Десять лет владелец единственной в Украине серии иллюстраций Сальвадора Дали ищет меценатов, которые помогут открыть музей частных коллекций

Свою мастерскую, расположенную в полуподвальном помещении на тихой киевской улице, известный коллекционер и искусствовед Игорь Дыченко в шутку называет «Наутилусом». «Моя подводная лодка дрейфует по течениям времени удивительного культурного треугольника. Раньше в этом райончике жили Леся Украинка, Михаил Грушевский и Серж Лифарь, а сейчас… Впрочем, не будем об этом», -- говорит он, указывая на темный ряд «Мерседесов» за оконным стеклом.
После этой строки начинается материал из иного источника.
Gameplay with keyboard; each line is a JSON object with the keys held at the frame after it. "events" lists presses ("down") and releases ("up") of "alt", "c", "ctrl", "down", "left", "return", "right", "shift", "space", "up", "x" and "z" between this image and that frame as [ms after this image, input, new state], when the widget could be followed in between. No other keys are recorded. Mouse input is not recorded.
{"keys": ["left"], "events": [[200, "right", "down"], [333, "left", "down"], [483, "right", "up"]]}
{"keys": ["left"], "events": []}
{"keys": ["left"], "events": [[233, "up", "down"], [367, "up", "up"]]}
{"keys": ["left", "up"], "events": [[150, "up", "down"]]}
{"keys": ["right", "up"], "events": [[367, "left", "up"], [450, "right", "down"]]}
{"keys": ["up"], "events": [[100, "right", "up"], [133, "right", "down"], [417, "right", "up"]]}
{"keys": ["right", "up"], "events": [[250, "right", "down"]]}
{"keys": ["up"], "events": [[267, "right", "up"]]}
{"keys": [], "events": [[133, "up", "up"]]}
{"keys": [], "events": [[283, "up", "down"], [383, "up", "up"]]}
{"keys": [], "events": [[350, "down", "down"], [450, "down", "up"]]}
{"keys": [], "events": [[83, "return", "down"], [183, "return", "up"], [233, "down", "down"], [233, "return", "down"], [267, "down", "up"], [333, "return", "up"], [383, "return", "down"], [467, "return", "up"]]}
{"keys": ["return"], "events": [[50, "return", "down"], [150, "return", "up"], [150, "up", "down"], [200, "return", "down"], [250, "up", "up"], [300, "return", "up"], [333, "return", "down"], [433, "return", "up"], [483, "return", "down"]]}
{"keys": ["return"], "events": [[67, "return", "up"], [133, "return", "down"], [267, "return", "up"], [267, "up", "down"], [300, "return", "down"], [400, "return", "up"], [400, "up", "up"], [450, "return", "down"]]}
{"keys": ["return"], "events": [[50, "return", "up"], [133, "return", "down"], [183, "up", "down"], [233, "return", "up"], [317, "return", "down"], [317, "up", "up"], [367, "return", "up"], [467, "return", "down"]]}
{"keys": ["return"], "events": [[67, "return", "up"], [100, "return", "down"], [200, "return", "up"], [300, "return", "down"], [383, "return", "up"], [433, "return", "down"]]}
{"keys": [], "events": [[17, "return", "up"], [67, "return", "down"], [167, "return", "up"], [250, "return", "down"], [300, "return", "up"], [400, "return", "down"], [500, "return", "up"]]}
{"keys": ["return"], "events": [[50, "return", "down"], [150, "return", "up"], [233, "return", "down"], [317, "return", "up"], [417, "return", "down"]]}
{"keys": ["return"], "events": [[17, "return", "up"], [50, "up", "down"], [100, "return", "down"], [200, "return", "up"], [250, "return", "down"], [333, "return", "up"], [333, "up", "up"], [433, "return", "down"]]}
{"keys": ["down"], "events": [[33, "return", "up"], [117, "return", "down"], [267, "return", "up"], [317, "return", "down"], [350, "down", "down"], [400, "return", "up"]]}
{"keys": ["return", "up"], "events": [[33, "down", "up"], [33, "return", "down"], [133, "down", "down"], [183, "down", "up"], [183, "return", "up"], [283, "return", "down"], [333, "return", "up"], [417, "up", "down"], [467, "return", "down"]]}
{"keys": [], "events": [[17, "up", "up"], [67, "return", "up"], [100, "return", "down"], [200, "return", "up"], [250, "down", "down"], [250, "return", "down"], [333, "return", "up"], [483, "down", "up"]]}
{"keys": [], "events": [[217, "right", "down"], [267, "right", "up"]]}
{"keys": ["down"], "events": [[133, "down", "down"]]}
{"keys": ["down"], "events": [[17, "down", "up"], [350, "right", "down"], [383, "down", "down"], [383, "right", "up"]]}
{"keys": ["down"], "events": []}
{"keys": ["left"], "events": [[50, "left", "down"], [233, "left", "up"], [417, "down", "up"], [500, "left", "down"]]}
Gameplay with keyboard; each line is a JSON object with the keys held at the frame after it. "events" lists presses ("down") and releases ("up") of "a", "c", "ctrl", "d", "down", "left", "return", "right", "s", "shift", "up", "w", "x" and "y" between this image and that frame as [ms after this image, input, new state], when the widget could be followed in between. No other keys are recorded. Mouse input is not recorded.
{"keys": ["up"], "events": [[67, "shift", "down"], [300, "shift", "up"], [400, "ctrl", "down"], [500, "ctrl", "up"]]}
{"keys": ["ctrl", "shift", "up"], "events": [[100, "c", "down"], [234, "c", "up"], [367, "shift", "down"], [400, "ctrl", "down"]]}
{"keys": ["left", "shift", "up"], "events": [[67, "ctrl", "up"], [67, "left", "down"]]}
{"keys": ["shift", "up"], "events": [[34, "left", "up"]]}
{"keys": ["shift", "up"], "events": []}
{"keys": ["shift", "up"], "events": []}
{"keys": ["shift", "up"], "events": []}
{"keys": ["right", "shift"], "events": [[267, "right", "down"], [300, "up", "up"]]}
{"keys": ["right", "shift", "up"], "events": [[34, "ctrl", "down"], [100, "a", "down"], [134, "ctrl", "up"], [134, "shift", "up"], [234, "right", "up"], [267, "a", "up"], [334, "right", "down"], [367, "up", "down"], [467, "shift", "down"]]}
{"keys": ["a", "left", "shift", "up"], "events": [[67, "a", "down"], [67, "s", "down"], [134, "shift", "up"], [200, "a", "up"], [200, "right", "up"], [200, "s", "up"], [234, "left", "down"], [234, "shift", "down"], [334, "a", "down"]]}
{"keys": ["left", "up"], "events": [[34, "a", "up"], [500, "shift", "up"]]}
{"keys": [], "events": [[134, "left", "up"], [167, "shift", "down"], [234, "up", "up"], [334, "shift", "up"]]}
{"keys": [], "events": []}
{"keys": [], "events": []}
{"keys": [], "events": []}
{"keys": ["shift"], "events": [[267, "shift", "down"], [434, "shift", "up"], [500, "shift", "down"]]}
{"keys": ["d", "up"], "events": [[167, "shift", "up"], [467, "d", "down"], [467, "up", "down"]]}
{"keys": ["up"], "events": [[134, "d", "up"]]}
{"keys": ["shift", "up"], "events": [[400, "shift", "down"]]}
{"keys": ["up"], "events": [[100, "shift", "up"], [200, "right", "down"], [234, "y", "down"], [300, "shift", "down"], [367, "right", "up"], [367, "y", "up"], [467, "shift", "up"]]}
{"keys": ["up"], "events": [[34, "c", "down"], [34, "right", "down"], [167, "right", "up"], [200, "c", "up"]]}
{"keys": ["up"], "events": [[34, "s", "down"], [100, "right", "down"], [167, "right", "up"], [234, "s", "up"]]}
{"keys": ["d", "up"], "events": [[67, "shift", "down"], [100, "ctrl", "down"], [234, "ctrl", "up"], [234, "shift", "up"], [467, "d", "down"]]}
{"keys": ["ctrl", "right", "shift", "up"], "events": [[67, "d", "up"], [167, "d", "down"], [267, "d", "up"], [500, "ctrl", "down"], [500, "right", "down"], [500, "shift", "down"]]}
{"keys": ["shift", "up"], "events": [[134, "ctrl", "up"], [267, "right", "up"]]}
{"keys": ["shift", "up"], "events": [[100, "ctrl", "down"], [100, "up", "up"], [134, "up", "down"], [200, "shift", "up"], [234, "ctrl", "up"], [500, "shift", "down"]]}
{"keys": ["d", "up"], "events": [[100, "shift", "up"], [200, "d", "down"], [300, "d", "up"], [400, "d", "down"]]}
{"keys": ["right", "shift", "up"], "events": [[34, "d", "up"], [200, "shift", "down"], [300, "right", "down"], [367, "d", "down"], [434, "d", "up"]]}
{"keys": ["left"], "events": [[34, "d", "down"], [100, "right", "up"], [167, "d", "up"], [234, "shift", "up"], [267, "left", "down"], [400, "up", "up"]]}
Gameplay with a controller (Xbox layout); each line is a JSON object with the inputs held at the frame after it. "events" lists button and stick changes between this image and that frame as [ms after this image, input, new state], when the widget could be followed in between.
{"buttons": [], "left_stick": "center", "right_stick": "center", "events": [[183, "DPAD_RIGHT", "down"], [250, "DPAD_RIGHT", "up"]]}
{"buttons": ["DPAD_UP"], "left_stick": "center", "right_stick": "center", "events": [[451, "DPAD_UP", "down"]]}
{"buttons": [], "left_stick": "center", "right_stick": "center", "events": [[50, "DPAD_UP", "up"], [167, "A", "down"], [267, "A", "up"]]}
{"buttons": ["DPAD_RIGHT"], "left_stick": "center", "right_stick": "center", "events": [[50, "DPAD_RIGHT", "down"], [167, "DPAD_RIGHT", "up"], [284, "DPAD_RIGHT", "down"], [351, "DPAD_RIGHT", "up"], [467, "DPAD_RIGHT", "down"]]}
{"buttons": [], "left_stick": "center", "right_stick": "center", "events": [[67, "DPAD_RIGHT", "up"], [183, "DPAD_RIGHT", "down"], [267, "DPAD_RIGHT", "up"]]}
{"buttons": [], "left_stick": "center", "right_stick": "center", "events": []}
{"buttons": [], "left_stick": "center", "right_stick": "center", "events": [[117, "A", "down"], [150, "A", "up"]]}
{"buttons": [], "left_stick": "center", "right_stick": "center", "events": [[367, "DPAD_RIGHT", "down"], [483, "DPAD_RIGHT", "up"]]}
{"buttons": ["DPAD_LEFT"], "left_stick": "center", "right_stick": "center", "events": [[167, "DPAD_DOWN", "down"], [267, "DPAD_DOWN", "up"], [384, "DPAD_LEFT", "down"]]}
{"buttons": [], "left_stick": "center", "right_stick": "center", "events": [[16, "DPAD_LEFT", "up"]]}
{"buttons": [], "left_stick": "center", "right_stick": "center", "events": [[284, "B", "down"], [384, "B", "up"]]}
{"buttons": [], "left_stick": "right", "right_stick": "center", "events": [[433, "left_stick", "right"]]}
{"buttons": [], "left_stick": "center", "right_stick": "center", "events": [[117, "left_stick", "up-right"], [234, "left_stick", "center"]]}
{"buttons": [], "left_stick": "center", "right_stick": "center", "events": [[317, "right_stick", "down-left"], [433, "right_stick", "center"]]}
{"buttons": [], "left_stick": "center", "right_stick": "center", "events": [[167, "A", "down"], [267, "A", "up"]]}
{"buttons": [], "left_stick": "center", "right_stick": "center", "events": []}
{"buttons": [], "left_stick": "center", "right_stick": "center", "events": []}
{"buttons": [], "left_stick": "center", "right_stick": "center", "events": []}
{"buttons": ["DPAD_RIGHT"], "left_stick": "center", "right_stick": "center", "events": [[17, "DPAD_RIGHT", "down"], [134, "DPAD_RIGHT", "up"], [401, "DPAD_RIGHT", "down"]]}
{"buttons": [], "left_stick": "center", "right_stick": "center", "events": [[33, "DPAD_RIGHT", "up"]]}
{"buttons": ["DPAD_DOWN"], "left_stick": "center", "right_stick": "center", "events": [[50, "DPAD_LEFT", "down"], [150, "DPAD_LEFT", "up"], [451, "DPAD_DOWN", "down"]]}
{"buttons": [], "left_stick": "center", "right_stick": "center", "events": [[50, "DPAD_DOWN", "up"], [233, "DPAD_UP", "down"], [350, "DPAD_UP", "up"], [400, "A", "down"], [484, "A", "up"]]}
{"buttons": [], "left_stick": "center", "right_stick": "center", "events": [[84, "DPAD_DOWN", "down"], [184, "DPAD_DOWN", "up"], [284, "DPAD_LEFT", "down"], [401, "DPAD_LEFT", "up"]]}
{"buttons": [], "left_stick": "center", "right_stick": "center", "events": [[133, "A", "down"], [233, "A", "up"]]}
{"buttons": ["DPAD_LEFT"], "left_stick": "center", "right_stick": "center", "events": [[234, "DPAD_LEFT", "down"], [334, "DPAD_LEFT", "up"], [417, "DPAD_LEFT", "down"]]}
На борту его «Наутилуса» офорт Сальвадора Дали смотрит со стены на футуристическую аппликацию Бориса Гребенщикова, фото комнаты Параджанова с пурпурным отпечатком пальца гения соседствует с рисунком великого мима Марселя Марсо и наивными акварелями маленьких, еще не известных художников Украины. Интерьер мастерской Игоря Дыченко завораживает. За каждой вещью стоят живая история, события и переживания, о каждой коллекционер может говорить часами, правда, «не для прессы». Но кое-какими тайнами коллекционирования Игорь Сергеевич согласился поделиться с «ФАКТАМИ». На столе появилась бутылка «Кампари»… Несколько вечеров искусствовед посвятил воспоминаниям, которые также составляют часть его коллекции. Наравне с картинами Казимира Малевича и графикой Сальвадора Дали, автографом Иосифа Сталина, фото и книгами, подаренными Анной Ахматовой и Лили Брик, письмами Михаила Грушевского и Сергея Ефремова…

«Я никогда не видел всю свою коллекцию целиком»

-- Игорь Сергеевич, что же подтолкнуло вас к коллекционированию?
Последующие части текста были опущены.